The Yak-42 passenger airplane was carrying 45 people, including eight crew members, when it crashed just after takeoff outside Yaroslavl Wednesday afternoon. It was bound for Minsk, Belarus, where the team was to play Thursday.
Many of those on Lokomotiv Yaroslavl’s roster had ties to the National Hockey League — which includes teams from the United States and Canada — including Pavol Demitra, a former Minnesota Wild and Vancouver Canucks center from Slovakia, and Josef Vasicek from the Czech Republic, who had played with the New York Islanders and Carolina Hurricanes. Another Lokomotiv player, Ruslan Salei from Belarus, had skated for the Anaheim Mighty Ducks, Colorado Avalanche and the Red Wings. Lokomotiv head coach Brad McCrimmon, a Canadian who also died in the crash, was an NHL veteran as well, the league said on its website.
Yaroslavl Gov. Sergei Vakhrukov has declared three days of mourning in the region, Friday through Sunday, for those killed, his website said. The regional authorities have also decided to pay 300,000 rubles (about $10,200) to each family that lost relatives in the incident. The Yaroslavl City Hall, for its part, will pay 150,000 rubles (about $5,100) to each family, and the air carrier will also pay 2 million rubles (about $67,700) to each family, Vakhrukov said at a press briefing in Yaroslavl.
The Russian Emergency Situations Ministry reported Thursday that all 43 bodies have now been found at the accident scene, and divers have recovered both the flight data and voice recorders from the plane. “Investigators are looking into all of the possible theories behind what happened. However, the most likely theories are a technical malfunction or pilot error,” Russia’s Investigative Committee said on its website. More than 50 investigators, criminologists and forensic experts are currently working at the scene, the committee said.
Russian Transport Minister Igor Levitin said all Yak-42 planes currently in operation would undergo extra checks in the next three days.
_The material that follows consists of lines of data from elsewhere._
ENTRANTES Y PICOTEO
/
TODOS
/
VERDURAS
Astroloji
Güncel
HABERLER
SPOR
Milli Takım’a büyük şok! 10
Speaking from a crisis center set up in Yaroslavl to deal with the crash aftermath, he said that at the moment 16 Russian air carriers are using 57 aircraft of this type.
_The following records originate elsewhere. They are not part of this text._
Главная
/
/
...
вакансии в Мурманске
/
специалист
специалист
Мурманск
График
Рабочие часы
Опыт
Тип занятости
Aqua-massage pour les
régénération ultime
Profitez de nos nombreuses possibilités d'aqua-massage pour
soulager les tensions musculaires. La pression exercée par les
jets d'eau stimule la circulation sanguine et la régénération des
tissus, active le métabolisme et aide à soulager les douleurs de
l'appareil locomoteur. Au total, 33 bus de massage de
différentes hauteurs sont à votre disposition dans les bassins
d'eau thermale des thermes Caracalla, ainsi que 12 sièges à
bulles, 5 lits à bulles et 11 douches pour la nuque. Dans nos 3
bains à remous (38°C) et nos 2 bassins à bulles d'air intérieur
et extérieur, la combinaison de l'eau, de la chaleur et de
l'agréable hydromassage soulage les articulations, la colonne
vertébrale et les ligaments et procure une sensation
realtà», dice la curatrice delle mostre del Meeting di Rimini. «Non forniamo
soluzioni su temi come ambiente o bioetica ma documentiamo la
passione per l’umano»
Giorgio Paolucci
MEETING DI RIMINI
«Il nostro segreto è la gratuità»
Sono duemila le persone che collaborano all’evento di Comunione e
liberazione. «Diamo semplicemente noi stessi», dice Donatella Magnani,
President Dmitry Medvedev visited the crash site and laid flowers there Thursday. “This was a shock for the whole country,” he said. “But there is a special aspect to this: the plane was carrying the lineup of a team loved not only in Yaroslavl but also all over Russia, and which was one of the most successful clubs in this country. “This is a huge loss not only to all of their relatives and beloved ones but also to all fans and the entire state.” The government will have to take tough measures to upgrade the country’s aircraft fleet, step up safety standards and radically cut the number of air companies, Medvedev said. Passengers’ lives, not the interests of Russia’s aircraft industry, should be the top priority in taking these steps, the president said, speaking at the crisis center in Yaroslavl.
Medvedev then went on as planned to the third Yaroslavl political forum, a high-profile annual international event taking place in the city. The Russian president, who delivered a keynote political speech to representatives from 32 countries gathered there, began his address after a moment of silence was held to pay tribute to those killed.
The Russian Kontinental Hockey League will now start its regular season Monday, following the commemorative events in Yaroslavl Saturday, the league announced on its website. The chairman of the league’s board of directors and a hockey legend in the country, Vyacheslav Fetisov, said on national TV that many players from other hockey teams had said they want to support the club and volunteered to play for the Yaroslav team. “We will work on such a transfer mechanism in the near future,” Fetisov said.
And Alexander Medvedev, president of the league, said in a radio interview that “all the KHL clubs without exception called the league and said they are willing to send their best players to Yaroslavl.”